Apa hubungan Majelis Taklim (MT) atau bahkan Pendidikan Anak Usia Dini (PAUD) dengan radikalisme? Wacana yang dimunculkan beberapa pejabat tinggi negara ini dalam beberapa pekan belakangan tidak terbatas sampai di situ. Masih ada pranata ketiga yang belakangan juga dikaitkan dengan radikalisme, yaitu masjid. Ada lagi wacana dari pejabat tinggi, ceramah di masjid perlu dipantau aparat Polri.

Seperti di masa-masa sebelumnya, istilah ‘radikalisme’ saja sudah menimbulkan perbedaan pandangan dan kontroversi. Apalagi jika dikaitkan dengan MT, PAUD dan masjid. Tetapi supaya ringkas, radikalisme yang dimaksudkan adalah paham dan praksis anti-NKRI, anti-Pancasila, anti-UUD 1945 dan anti-Bhinneka Tunggal Ika.

Dalam pengertian itu, penganut radikalisme adalah mereka yang mendukung pembentukan khilafah atau daulah Islamiyah. Negara khilafah mereka harapkan dapat menerapkan syari’ah sepenuhnya. Para pengusung radikalisme percaya benar, hanya dengan khilafah dan syari’ah umat Islam dapat menyelesaikan berbagai masalah yang mereka hadapi.
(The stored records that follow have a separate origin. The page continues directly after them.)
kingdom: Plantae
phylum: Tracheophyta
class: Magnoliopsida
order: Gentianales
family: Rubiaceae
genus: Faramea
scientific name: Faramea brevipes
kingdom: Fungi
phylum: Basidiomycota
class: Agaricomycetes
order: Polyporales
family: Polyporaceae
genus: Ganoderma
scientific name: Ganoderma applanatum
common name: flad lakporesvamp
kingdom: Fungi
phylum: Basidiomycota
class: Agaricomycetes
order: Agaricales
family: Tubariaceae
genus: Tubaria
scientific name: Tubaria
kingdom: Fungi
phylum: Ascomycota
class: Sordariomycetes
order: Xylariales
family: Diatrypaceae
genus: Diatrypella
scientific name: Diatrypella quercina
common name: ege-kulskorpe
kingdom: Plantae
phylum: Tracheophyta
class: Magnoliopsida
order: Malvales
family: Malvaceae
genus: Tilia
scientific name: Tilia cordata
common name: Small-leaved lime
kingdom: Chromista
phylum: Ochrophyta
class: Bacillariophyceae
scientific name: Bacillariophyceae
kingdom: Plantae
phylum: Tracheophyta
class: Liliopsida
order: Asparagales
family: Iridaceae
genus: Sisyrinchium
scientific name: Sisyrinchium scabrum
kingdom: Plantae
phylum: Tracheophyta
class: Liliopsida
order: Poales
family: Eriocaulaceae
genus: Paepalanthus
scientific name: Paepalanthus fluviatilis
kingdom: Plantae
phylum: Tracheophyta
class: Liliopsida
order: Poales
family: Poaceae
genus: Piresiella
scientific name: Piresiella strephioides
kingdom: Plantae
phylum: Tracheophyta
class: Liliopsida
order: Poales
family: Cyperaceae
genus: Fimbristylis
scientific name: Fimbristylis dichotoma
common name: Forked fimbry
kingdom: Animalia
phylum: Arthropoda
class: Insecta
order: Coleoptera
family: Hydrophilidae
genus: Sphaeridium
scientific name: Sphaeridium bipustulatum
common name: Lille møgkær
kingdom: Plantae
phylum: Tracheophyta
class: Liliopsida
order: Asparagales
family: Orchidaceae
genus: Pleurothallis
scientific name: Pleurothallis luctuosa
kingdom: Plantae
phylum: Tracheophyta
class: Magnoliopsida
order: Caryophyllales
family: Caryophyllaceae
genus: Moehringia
Dengan pengertian radikalisme seperti itu, jelas orang tidak bisa secara ngebyah uyah mengaitkannya baik langsung maupun tidak dengan MT, PAUD dan masjid. Berbagai penelitian tentang masjid menemukan, bukan masjidnya yang radikal atau menyebarkan paham dan praksis radikalisme. Yang benar, ada pengurus masjid pro-radikalisme yang suka menghadirkan penceramah, ustaz atau khatib yang menyampaikan ceramah mengandung paham yang termasuk ke dalam kategori radikal.

Tetapi, sejauh ini nampaknya belum ada penelitian atau kajian akademik-ilmiah yang dilakukan berbagai lembaga penelitian tentang MT dan PAUD dalam kaitan dengan radikalisme. Tentu saja sudah banyak kajian tentang MT atau tentang PAUD; tetapi kajian itu lazimnya secara terpisah-pisah. Sejauh ini belum ditemukan adanya korelasi positif di antara MT atau PAUD dengan radikalisme.

Boleh  jadi ada ustadz MT atau guru PAUD yang memegangi paham dan praksis radikalisme. Tapi jelas sangat sulit untuk mengetahui pasti seberapa banyak ustadz MT atau guru PAUD yang radikal. Jika ada, pasti jumlahnya segelintir. Karena itu, kalangan pejabat dan pengamat tidak perlu membesar-besarkan ‘gejala radikalisme’ di MT, PAUD dan di masjid.

Dalam wacana tentang radikalisme sampai masa awal pemerintahan Presiden Jokowi dan Wapres Ma’ruf Amin (sejak 20 Oktober 2019), MT praktis tidak pernah disebut terkait dengan atau bahkan menjadi tempat perkecambahan (breeding ground) paham dan praksis keagamaan radikal. Sebaliknya pertumbuhan dan perkembangan ektrimisme dan radikalisme keagamaan juga tidak pernah dikaitkan dengan atau bersumber dari MT.

Karena itu agak mengagetkan dan sekaligus mengherankan jika Kementerian Agama menerbitkan Peraturan Menteri Agama (PMA) No 29 Tahun 2019 tentang Majelis Taklim. PMA itu pada dasarnya diterbitkan agar MT dapat berperan dalam mengembangkan moderasi Islam; Islam yang toleran dan humanis; dan sekaligus memperkuat nasionalisme, kesatuan dan persatuan bangsa (pasal 4).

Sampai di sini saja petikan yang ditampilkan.